Rencontre de Yaoundé

À l’image des précédentes étapes du Parcours, le colloque de Yaoundé a été pensé comme un espace de dialogue à quatre dimensions. Premièrement, une dimension interculturelle car une réflexion, fût-elle menée sur une région particulière, doit s’enrichir d’un croisement des imaginaires et des représentations. Deuxièmement, un débat sur la gouvernance implique une participation de l’ensemble des parties prenantes (pouvoirs publics, société civile, secteur privé) : la dimension pluri-acteurs est donc primordiale. Troisièmement, la question de la légitimité du pouvoir se trouve au carrefour des champs sociaux, économiques, politiques, culturels, anthropologiques, ou encore juridiques, et requiert donc une dimension interdisciplinaire afin de développer une perspective d’analyse plus large. Enfin, la légitimité du pouvoir ne peut être pensée à une seule échelle territoriale et les débats se devaient donc de prendre en compte les différents niveaux de gouvernance — leurs relations, interactions et articulations.

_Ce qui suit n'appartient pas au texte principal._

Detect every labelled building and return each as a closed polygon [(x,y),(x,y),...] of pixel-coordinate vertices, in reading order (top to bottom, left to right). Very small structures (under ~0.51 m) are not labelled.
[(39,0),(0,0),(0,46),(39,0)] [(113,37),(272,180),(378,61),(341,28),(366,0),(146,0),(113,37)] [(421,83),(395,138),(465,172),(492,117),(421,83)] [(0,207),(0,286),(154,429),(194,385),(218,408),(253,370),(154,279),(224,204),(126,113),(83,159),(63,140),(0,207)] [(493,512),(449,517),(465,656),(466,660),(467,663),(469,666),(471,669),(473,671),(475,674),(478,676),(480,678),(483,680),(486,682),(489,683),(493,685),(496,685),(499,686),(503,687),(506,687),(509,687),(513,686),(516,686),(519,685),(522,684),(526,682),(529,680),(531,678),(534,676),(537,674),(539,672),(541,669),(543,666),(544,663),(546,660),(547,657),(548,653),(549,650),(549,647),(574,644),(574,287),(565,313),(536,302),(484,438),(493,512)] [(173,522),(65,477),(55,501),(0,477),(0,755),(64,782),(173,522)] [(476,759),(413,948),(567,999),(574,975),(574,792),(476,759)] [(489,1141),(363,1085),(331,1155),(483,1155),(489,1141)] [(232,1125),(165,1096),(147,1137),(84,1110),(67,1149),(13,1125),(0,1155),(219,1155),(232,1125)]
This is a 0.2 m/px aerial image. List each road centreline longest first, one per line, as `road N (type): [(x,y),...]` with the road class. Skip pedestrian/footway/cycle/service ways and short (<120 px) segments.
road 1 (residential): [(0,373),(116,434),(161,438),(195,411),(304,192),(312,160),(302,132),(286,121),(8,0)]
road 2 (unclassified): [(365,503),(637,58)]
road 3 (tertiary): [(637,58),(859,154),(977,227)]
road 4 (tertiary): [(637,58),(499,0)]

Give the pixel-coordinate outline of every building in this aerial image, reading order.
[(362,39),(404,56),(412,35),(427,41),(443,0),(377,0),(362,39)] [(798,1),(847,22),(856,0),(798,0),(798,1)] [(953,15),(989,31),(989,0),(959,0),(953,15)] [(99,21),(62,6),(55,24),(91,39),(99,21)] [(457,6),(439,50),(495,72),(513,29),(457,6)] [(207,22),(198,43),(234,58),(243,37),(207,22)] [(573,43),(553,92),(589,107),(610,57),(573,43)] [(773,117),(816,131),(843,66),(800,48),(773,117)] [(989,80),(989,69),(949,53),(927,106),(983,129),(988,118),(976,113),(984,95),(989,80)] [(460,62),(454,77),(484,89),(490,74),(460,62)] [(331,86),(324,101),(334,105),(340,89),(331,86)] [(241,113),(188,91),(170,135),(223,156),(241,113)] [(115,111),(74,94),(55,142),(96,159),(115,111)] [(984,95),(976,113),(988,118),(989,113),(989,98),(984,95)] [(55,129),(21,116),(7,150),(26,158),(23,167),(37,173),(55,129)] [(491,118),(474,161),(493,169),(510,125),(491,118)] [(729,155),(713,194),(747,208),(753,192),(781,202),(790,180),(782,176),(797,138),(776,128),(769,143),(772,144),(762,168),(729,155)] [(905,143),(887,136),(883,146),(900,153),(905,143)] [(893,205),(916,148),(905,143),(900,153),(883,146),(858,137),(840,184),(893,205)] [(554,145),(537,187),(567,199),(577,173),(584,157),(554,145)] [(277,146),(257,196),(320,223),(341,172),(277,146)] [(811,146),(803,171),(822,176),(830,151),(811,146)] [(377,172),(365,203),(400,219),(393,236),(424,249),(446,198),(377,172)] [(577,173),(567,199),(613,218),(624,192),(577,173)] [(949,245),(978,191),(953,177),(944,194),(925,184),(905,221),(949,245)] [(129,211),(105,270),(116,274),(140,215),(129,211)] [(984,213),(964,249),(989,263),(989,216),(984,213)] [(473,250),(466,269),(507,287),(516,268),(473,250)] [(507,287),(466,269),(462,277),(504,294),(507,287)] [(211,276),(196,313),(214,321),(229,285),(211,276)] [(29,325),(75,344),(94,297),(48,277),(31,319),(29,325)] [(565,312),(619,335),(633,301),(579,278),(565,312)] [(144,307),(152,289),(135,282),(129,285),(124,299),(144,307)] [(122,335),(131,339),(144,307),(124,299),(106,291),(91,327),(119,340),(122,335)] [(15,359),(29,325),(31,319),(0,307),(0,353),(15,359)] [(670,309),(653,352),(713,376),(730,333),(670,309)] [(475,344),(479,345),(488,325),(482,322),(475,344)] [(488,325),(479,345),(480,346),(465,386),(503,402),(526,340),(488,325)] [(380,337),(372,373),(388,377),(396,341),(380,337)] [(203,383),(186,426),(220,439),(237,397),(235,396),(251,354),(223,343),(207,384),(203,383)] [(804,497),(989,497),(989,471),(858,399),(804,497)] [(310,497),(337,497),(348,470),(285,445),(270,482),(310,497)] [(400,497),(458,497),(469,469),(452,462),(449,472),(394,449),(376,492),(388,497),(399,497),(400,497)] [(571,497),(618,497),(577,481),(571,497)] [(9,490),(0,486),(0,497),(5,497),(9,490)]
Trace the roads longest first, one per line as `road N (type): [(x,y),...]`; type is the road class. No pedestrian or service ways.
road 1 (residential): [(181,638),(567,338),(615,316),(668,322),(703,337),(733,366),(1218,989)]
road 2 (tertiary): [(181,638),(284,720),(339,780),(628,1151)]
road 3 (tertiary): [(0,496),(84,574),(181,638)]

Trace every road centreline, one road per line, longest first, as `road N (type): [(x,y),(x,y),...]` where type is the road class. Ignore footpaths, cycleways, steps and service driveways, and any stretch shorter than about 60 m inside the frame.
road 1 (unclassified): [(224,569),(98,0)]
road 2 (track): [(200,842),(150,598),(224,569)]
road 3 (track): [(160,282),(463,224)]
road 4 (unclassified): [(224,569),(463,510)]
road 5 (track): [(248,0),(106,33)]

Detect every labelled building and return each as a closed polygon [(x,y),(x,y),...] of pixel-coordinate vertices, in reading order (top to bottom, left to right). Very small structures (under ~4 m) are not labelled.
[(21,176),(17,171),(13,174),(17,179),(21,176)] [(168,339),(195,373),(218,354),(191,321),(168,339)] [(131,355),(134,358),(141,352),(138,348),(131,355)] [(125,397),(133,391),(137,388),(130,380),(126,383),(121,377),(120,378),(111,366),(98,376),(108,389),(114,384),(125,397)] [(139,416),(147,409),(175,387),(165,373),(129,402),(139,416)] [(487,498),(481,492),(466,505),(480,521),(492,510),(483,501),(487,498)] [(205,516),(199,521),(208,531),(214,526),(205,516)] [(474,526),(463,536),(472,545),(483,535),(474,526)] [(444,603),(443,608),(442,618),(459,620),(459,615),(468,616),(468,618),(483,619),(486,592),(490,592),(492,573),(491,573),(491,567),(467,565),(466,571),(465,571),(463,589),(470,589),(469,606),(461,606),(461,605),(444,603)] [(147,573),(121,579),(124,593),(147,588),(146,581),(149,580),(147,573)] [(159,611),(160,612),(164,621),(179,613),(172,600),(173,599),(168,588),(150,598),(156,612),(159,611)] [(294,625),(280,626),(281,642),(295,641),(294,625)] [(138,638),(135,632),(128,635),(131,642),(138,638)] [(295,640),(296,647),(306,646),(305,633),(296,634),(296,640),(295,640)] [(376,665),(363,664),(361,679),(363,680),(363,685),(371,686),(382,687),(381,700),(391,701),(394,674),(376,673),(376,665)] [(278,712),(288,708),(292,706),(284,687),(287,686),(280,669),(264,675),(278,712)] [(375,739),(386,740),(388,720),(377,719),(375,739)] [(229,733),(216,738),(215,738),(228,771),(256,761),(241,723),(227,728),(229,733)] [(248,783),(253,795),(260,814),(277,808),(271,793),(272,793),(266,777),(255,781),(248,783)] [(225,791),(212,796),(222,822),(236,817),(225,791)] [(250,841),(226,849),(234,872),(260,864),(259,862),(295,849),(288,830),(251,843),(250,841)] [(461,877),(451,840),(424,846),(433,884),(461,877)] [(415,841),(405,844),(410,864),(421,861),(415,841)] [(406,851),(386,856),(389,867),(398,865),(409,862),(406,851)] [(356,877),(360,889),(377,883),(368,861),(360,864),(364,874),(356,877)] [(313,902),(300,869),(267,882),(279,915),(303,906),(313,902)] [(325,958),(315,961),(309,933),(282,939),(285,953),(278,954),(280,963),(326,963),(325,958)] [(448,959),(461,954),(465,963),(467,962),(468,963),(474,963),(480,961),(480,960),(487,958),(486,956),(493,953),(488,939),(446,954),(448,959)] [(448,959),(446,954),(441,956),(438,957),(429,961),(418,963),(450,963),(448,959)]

En accord avec cette méthodologie à quatre dimensions, la rencontre de Yaoundé a réuni une grande diversité d’acteurs les 22, 23 et 24 novembre 2010 : responsables politiques et administratifs nationaux ou internationaux, chercheurs, chefs coutumiers, responsables religieux, syndicats, ONG etc. Ces personnes étaient issues de quatre pays d’Afrique centrale (Cameroun, Gabon, République démocratique du Congo et Tchad), mais aussi d’Afrique de l’Ouest (Mali et Sénégal), d’Afrique australe (Afrique du Sud), d’Europe (Allemagne et France) et du continent américain (Colombie et États-Unis).

La rencontre s’est déroulée sur trois jours, selon la même logique que les rencontres précédentes. Les débats ont ainsi été organisés autour de trois axes de questionnement : (i) l’identification et l’analyse des différentes sources de légitimité du pouvoir à l’œuvre dans la région (par exemple : la légalité, la normativité internationale, la tradition, ou encore la religion) ; (ii) l’analyse de la nature des interactions entre ces différentes sources de légitimité. Ces interactions se font-elles sur le registre de la cohabitation, de l’ajustement, de la substitution, de l’instrumentalisation ou de la confrontation ? La gestion de la question foncière a servi de cas d’étude pour comprendre et illustrer de manière concrète comment ces différentes sources de légitimité étaient mobilisées et interagissaient dans le cadre d’un enjeu précis ; (iii) l’analyse des processus constitutionnels et de la manière dont ils prennent, ou non, en compte la pluralité des sources de légitimité. Dans quelle mesure les constitutions contribuent-elles à la construction d’une régulation sociale partagée et inclusive, base d’un véritable contrat social ?

Les points clefs du débat

Parmi la pluralité de sources de légitimité du pouvoir qui prévaut en Afrique centrale, quatre ont été mises en avant par les participants de la rencontre de Yaoundé et seront développées dans la première partie de ces actes : le religieux, la tradition, l’ethnicité et la reconnaissance internationale.

La seconde partie traitera des interactions entre sources de légitimité à travers le cas concret de la gestion des conflits fonciers dans la sous-préfecture du district d’Efoulan au Cameroun. La visite de terrain organisée sur cette question a permis d’illustrer et de mettre en avant le « syncrétisme juridique inopérant » — entre religions, traditions et droit étatique — souligné par les participants lors des débats.

Enfin, la troisième partie de ces actes s’intéressera à la constitution et au constitutionnalisme. Au fil des rencontres, la constitution s’est révélée être un objet particulier en termes de légitimité puisqu’elle est à la fois une source de légitimité mais aussi la traduction juridique d’une régulation politique et sociale, et donc de l’intégration plus ou moins inclusive de différentes sources de légitimité. En d’autres termes, la constitution est la base légale sur laquelle l’État construit son fonctionnement et son action publique mais aussi le reflet d’un projet de vivre-ensemble, d’un contrat social. Les échanges lors de la rencontre de Yaoundé ont notamment souligné l’importance que la constitution soit plus inclusive de la diversité d’une société.